__TASK DIRECTIONS__
Could you give every record again, exactly as it reads?

__DATASET EXTRACT__
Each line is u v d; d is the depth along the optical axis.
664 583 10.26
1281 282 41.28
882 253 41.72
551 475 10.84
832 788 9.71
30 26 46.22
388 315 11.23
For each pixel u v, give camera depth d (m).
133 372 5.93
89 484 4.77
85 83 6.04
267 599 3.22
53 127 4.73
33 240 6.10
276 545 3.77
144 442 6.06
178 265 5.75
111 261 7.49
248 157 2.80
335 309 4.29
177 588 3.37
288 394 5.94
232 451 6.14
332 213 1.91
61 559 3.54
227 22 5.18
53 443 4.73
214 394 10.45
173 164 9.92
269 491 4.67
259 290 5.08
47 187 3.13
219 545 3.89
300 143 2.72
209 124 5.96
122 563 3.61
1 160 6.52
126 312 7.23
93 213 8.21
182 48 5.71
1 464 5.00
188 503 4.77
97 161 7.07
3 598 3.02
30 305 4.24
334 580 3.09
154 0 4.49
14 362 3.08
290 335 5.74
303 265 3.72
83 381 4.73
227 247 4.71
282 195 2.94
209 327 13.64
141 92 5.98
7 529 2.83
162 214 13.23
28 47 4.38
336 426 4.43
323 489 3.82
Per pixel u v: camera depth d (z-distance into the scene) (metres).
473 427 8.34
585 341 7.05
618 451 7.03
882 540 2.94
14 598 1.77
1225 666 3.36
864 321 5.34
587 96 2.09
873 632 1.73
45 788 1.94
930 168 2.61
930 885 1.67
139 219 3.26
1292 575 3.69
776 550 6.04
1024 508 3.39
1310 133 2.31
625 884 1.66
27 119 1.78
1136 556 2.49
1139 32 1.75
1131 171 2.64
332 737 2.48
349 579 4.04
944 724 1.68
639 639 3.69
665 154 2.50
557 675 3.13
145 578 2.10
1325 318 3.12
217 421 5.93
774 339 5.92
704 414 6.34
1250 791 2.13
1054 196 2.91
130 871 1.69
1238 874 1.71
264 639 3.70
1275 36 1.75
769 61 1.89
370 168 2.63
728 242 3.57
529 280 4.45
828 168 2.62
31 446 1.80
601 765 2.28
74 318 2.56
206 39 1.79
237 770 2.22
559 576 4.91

__RESPONSE__
Each line is u v d; d is the depth along the optical axis.
664 583 10.26
1281 282 41.28
882 253 41.72
551 475 10.84
832 788 9.71
30 26 46.22
388 315 11.23
For each pixel u v, give camera depth d (m).
133 372 5.93
89 484 4.77
85 83 6.04
267 599 3.22
53 127 4.73
33 240 6.10
276 545 3.77
144 442 6.06
178 265 5.75
111 261 7.49
248 157 2.80
335 309 4.29
177 588 3.37
288 394 5.94
232 451 6.14
332 213 1.91
61 559 3.54
227 22 5.18
53 443 4.73
214 394 10.45
173 164 9.92
269 491 4.67
259 290 5.08
47 187 3.13
219 545 3.89
300 143 2.72
209 124 5.96
122 563 3.61
1 160 6.52
126 312 7.23
93 213 8.21
182 48 5.71
1 464 5.00
188 503 4.77
97 161 7.07
3 598 3.02
30 305 4.24
334 580 3.09
154 0 4.49
14 362 3.08
290 335 5.74
303 265 3.72
83 381 4.73
227 247 4.71
282 195 2.94
209 327 13.64
141 92 5.98
7 529 2.83
162 214 13.23
28 47 4.38
336 426 4.43
323 489 3.82
Per pixel u v: camera depth d (z-distance into the scene) (metres).
473 427 8.34
585 341 7.05
618 451 7.03
882 540 2.94
14 598 1.77
1225 666 3.36
864 321 5.34
587 96 2.09
873 632 1.73
45 788 1.94
930 168 2.61
930 885 1.67
139 219 3.26
1292 575 3.69
776 550 6.04
1024 508 3.39
1310 133 2.31
625 884 1.66
27 119 1.78
1136 556 2.49
1139 32 1.75
1131 171 2.64
332 737 2.48
349 579 4.04
944 724 1.68
639 639 3.69
665 154 2.50
557 675 3.13
145 578 2.10
1325 318 3.12
217 421 5.93
774 339 5.92
704 414 6.34
1250 791 2.13
1054 196 2.91
130 871 1.69
1238 874 1.71
264 639 3.70
1275 36 1.75
769 61 1.89
370 168 2.63
728 242 3.57
529 280 4.45
828 168 2.62
31 446 1.80
601 765 2.28
74 318 2.56
206 39 1.79
237 770 2.22
559 576 4.91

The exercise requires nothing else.